REQUEST:
Reproduce the entries verbatim; no pictures.

+++ EXERCISE DATA +++

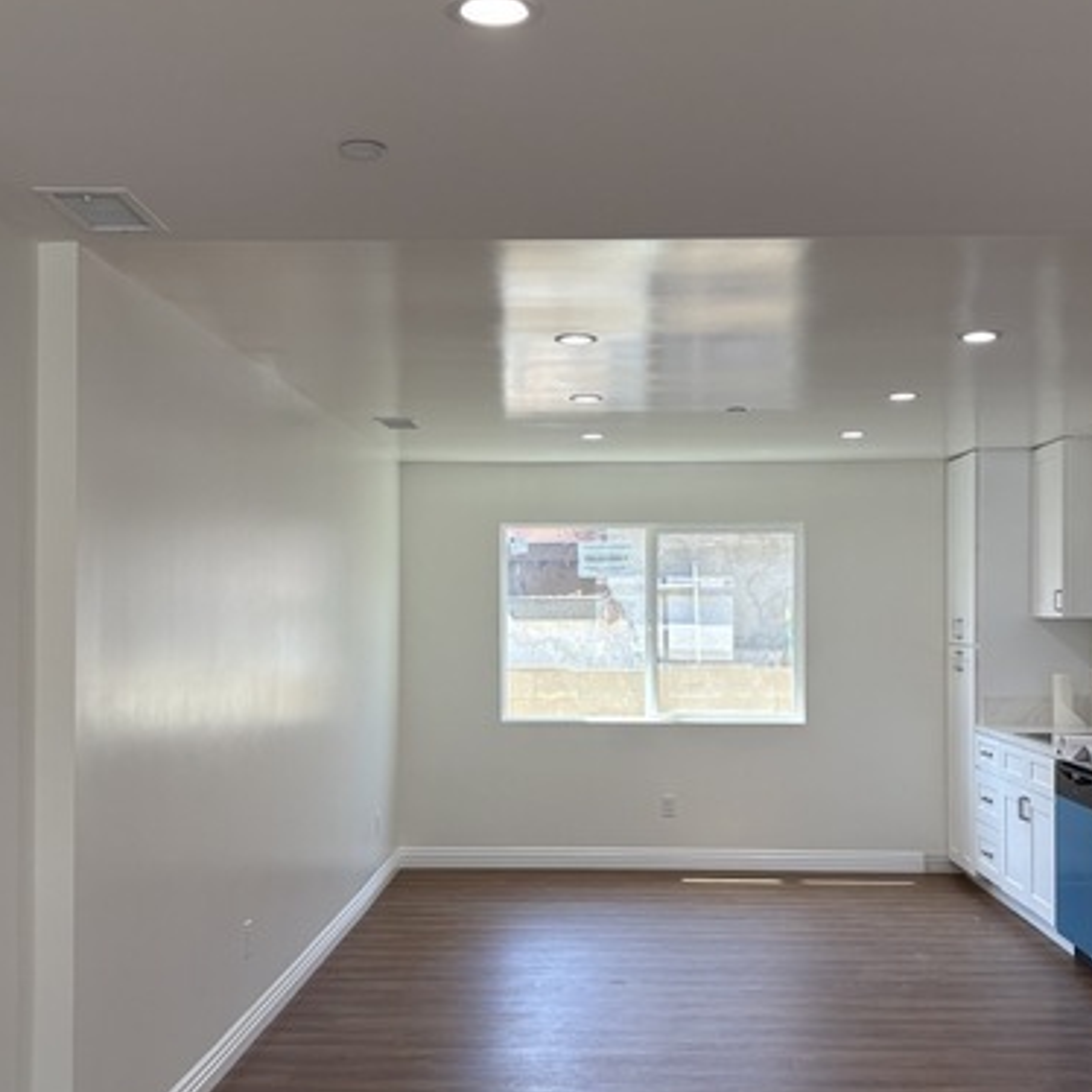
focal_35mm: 41
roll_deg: +0.9
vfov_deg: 40.9
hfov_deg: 40.9
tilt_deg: +1.0
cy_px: 596
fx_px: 1463
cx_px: 568
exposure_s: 1/120
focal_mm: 5.96
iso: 64
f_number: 1.6
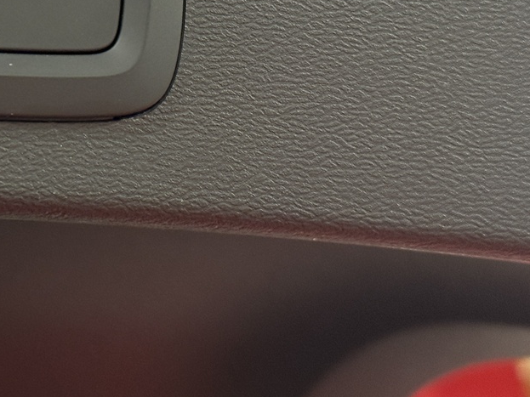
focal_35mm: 111
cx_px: -65
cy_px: -30
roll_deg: +6.8
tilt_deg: +26.9
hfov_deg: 17.1
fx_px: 1699
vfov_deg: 13.1
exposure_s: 1/60
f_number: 1.78
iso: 250
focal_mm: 6.76
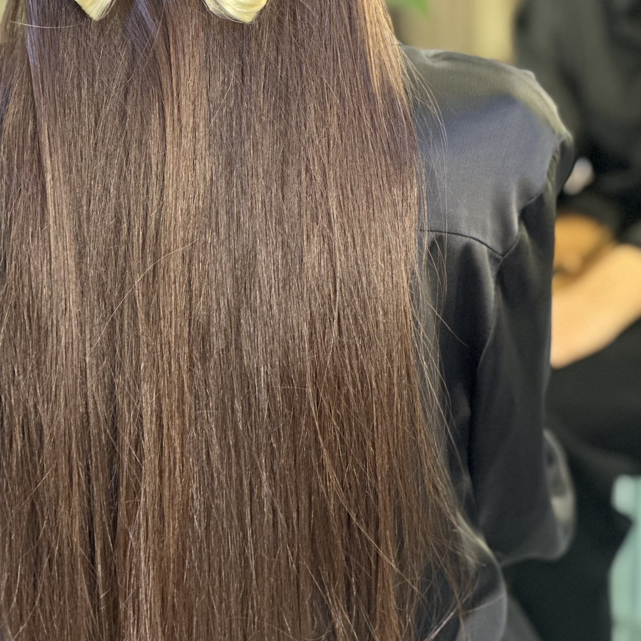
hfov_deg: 13.9
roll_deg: +0.4
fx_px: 2619
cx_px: 230
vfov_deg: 13.8
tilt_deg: -12.4
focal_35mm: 125
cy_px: 67
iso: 400
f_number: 2.8
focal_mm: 9
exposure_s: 1/33
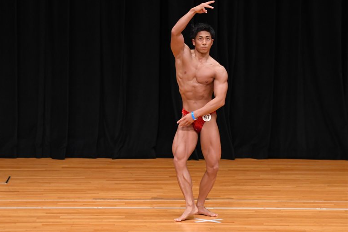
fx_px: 2630
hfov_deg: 7.6
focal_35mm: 272
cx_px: 173
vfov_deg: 5.1
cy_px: 116
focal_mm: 180
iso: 3200
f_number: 5.6
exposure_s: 1/400
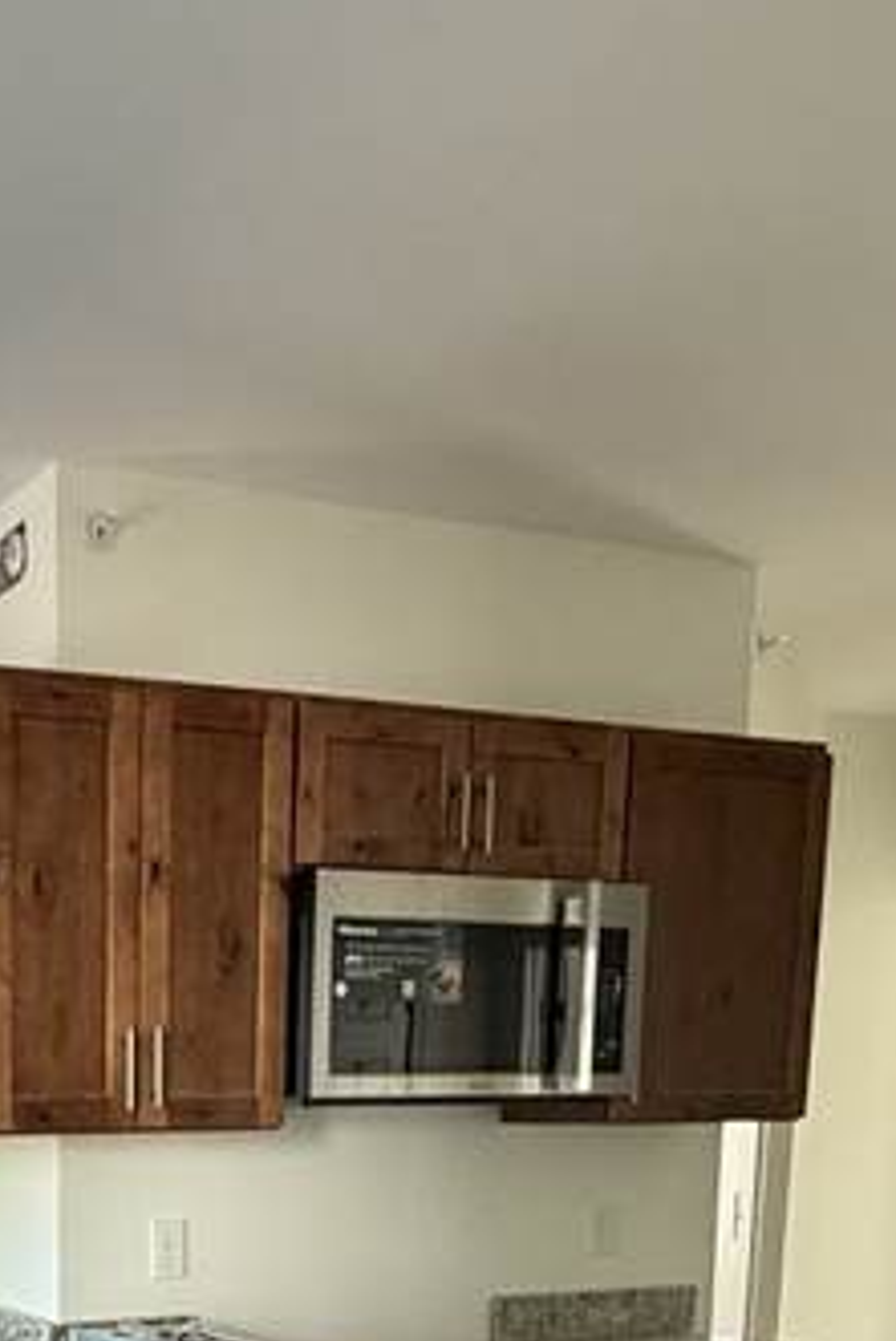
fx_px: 1678
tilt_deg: -7.6
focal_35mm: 45
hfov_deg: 27.5
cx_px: -77
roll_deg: +0.3
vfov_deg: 38.1
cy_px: 1382
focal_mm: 2.22
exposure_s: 1/60
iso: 500
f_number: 2.2
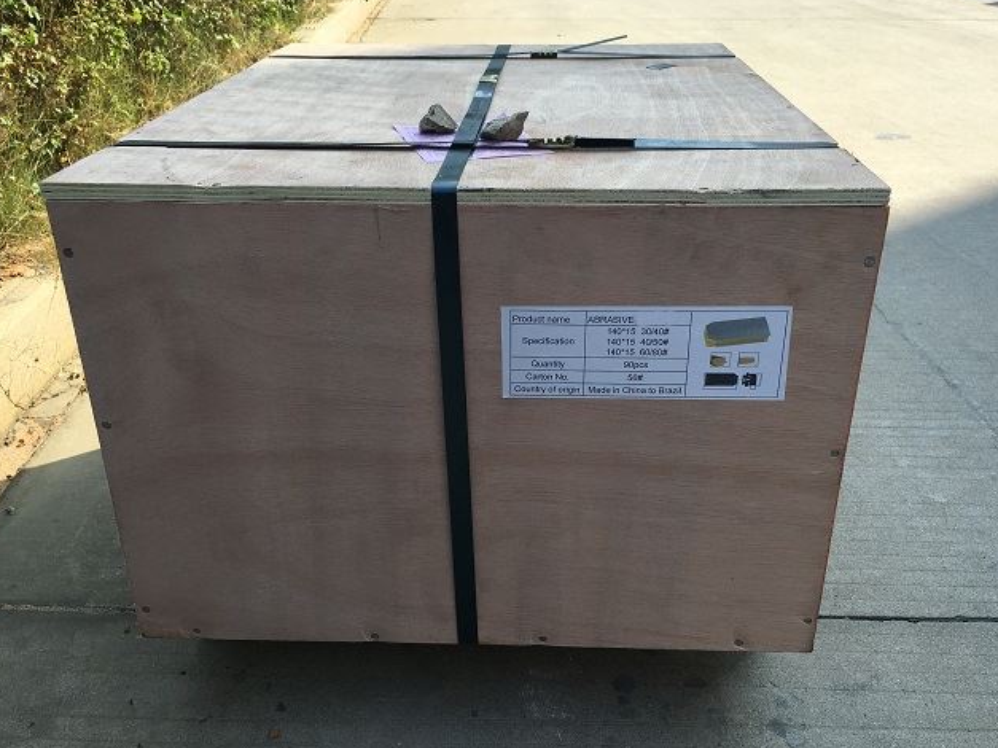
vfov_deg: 42.9
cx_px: 501
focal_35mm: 33
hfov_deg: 55.4
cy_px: 392
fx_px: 951
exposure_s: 1/725
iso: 25
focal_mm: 4.15
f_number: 2.2
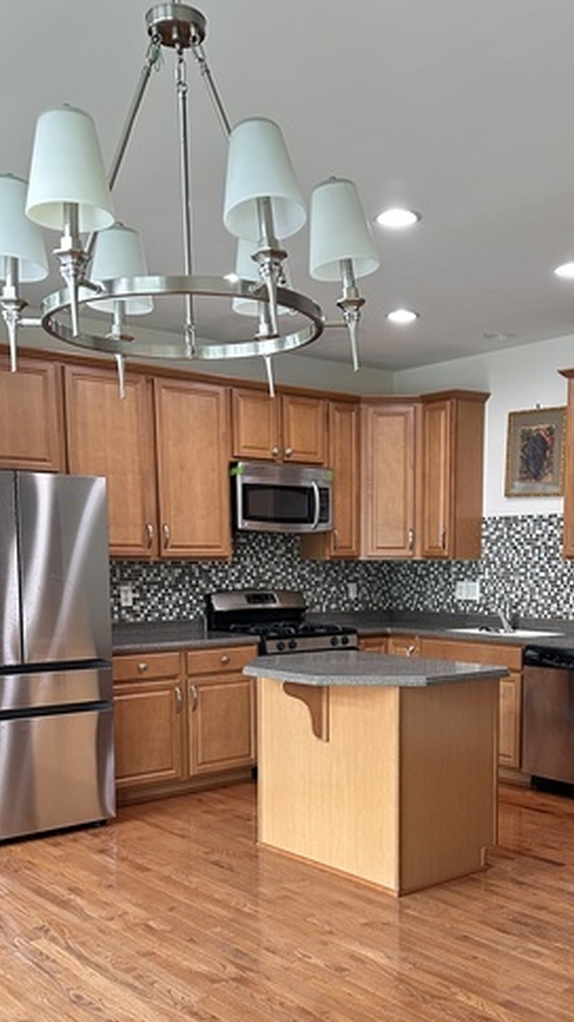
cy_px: 668
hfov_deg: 32.5
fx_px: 975
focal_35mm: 36
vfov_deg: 54.4
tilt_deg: -6.1
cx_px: 384
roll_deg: -0.6
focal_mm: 6.86
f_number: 1.78
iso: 320
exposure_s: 1/60
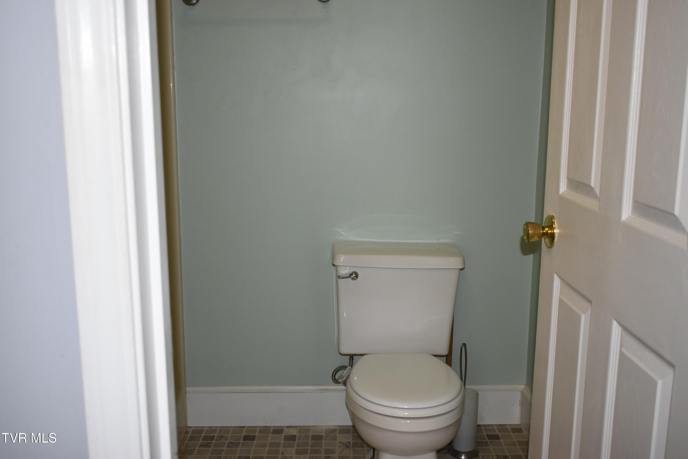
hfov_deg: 53.1
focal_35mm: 36
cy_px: 230
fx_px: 688
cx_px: 344
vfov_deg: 36.9
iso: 800
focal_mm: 24
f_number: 3.8
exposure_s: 1/200
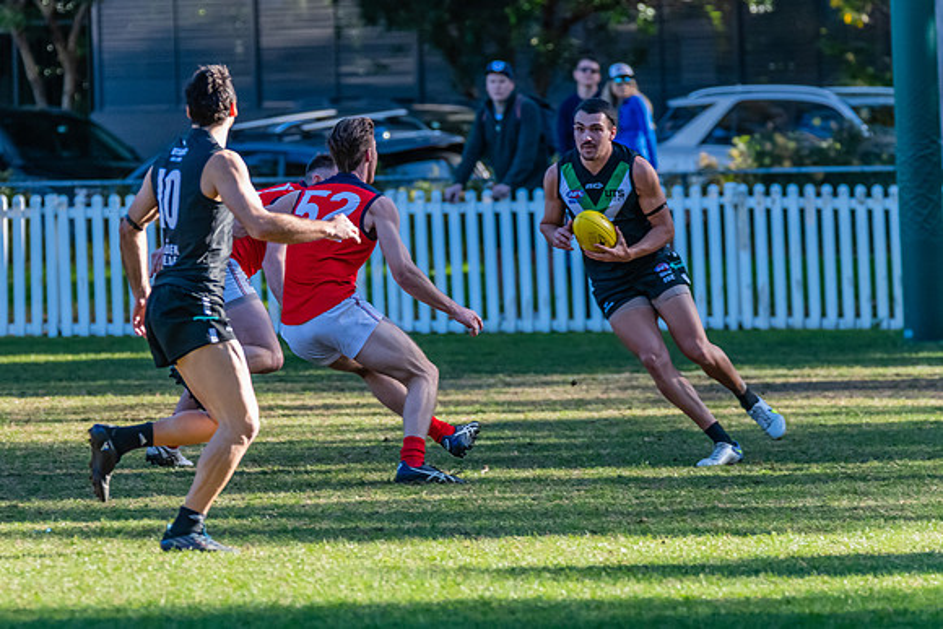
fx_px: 13689
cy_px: 361
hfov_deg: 3.9
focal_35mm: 522
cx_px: 427
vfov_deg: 2.6
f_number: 6
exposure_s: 1/1600
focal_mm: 350
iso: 2200
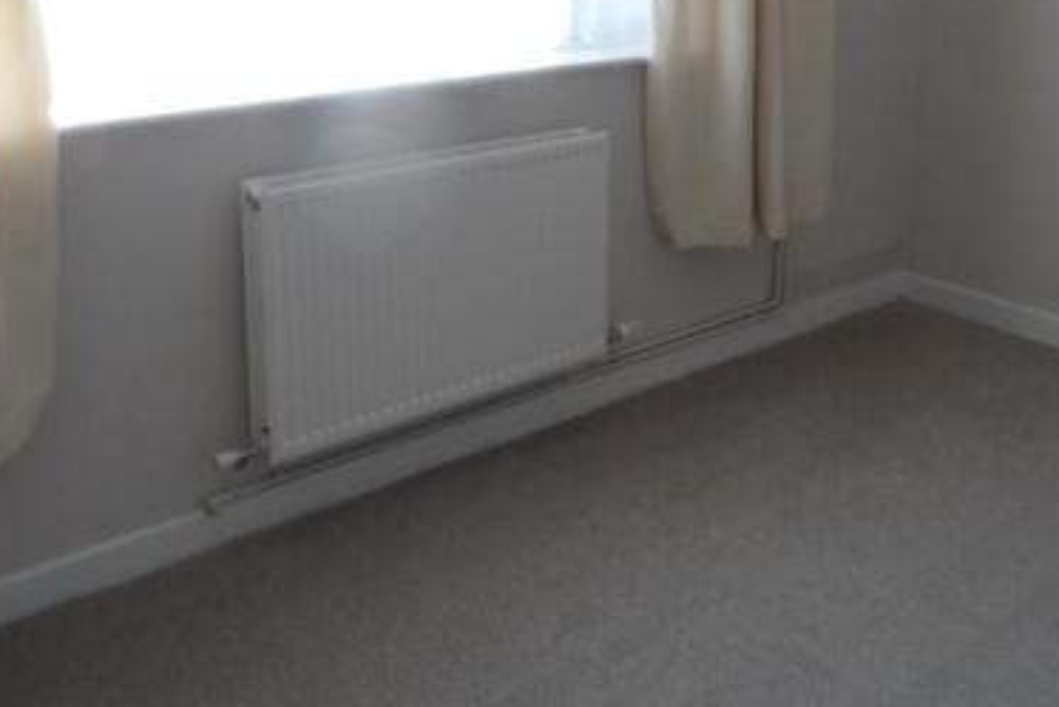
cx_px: 794
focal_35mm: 39
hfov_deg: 47.7
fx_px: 1148
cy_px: 101
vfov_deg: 32.9
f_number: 3.2
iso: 80
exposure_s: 1/90
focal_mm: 4
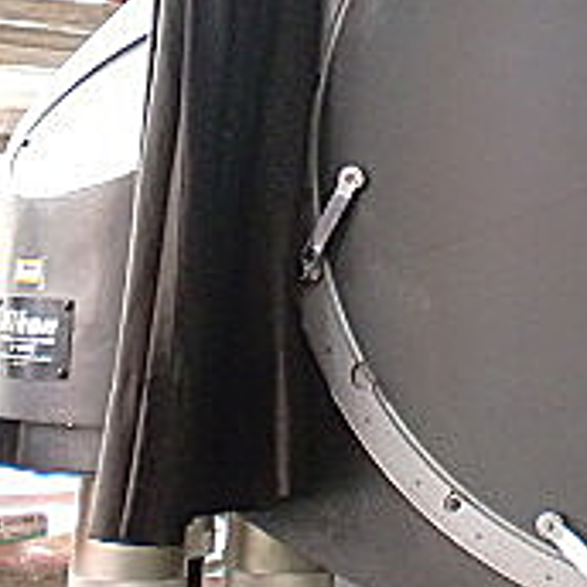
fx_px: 2206
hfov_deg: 14.7
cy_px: -85
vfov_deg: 14.7
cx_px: 703
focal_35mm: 115
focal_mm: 6.3
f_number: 3.1
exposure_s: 1/60
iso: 250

+++

ANSWER TO THE PROBLEM:
focal_35mm: 41
roll_deg: +0.9
vfov_deg: 40.9
hfov_deg: 40.9
tilt_deg: +1.0
cy_px: 596
fx_px: 1463
cx_px: 568
exposure_s: 1/120
focal_mm: 5.96
iso: 64
f_number: 1.6
focal_35mm: 111
cx_px: -65
cy_px: -30
roll_deg: +6.8
tilt_deg: +26.9
hfov_deg: 17.1
fx_px: 1699
vfov_deg: 13.1
exposure_s: 1/60
f_number: 1.78
iso: 250
focal_mm: 6.76
hfov_deg: 13.9
roll_deg: +0.4
fx_px: 2619
cx_px: 230
vfov_deg: 13.8
tilt_deg: -12.4
focal_35mm: 125
cy_px: 67
iso: 400
f_number: 2.8
focal_mm: 9
exposure_s: 1/33
fx_px: 2630
hfov_deg: 7.6
focal_35mm: 272
cx_px: 173
vfov_deg: 5.1
cy_px: 116
focal_mm: 180
iso: 3200
f_number: 5.6
exposure_s: 1/400
fx_px: 1678
tilt_deg: -7.6
focal_35mm: 45
hfov_deg: 27.5
cx_px: -77
roll_deg: +0.3
vfov_deg: 38.1
cy_px: 1382
focal_mm: 2.22
exposure_s: 1/60
iso: 500
f_number: 2.2
vfov_deg: 42.9
cx_px: 501
focal_35mm: 33
hfov_deg: 55.4
cy_px: 392
fx_px: 951
exposure_s: 1/725
iso: 25
focal_mm: 4.15
f_number: 2.2
cy_px: 668
hfov_deg: 32.5
fx_px: 975
focal_35mm: 36
vfov_deg: 54.4
tilt_deg: -6.1
cx_px: 384
roll_deg: -0.6
focal_mm: 6.86
f_number: 1.78
iso: 320
exposure_s: 1/60
hfov_deg: 53.1
focal_35mm: 36
cy_px: 230
fx_px: 688
cx_px: 344
vfov_deg: 36.9
iso: 800
focal_mm: 24
f_number: 3.8
exposure_s: 1/200
fx_px: 13689
cy_px: 361
hfov_deg: 3.9
focal_35mm: 522
cx_px: 427
vfov_deg: 2.6
f_number: 6
exposure_s: 1/1600
focal_mm: 350
iso: 2200
cx_px: 794
focal_35mm: 39
hfov_deg: 47.7
fx_px: 1148
cy_px: 101
vfov_deg: 32.9
f_number: 3.2
iso: 80
exposure_s: 1/90
focal_mm: 4
fx_px: 2206
hfov_deg: 14.7
cy_px: -85
vfov_deg: 14.7
cx_px: 703
focal_35mm: 115
focal_mm: 6.3
f_number: 3.1
exposure_s: 1/60
iso: 250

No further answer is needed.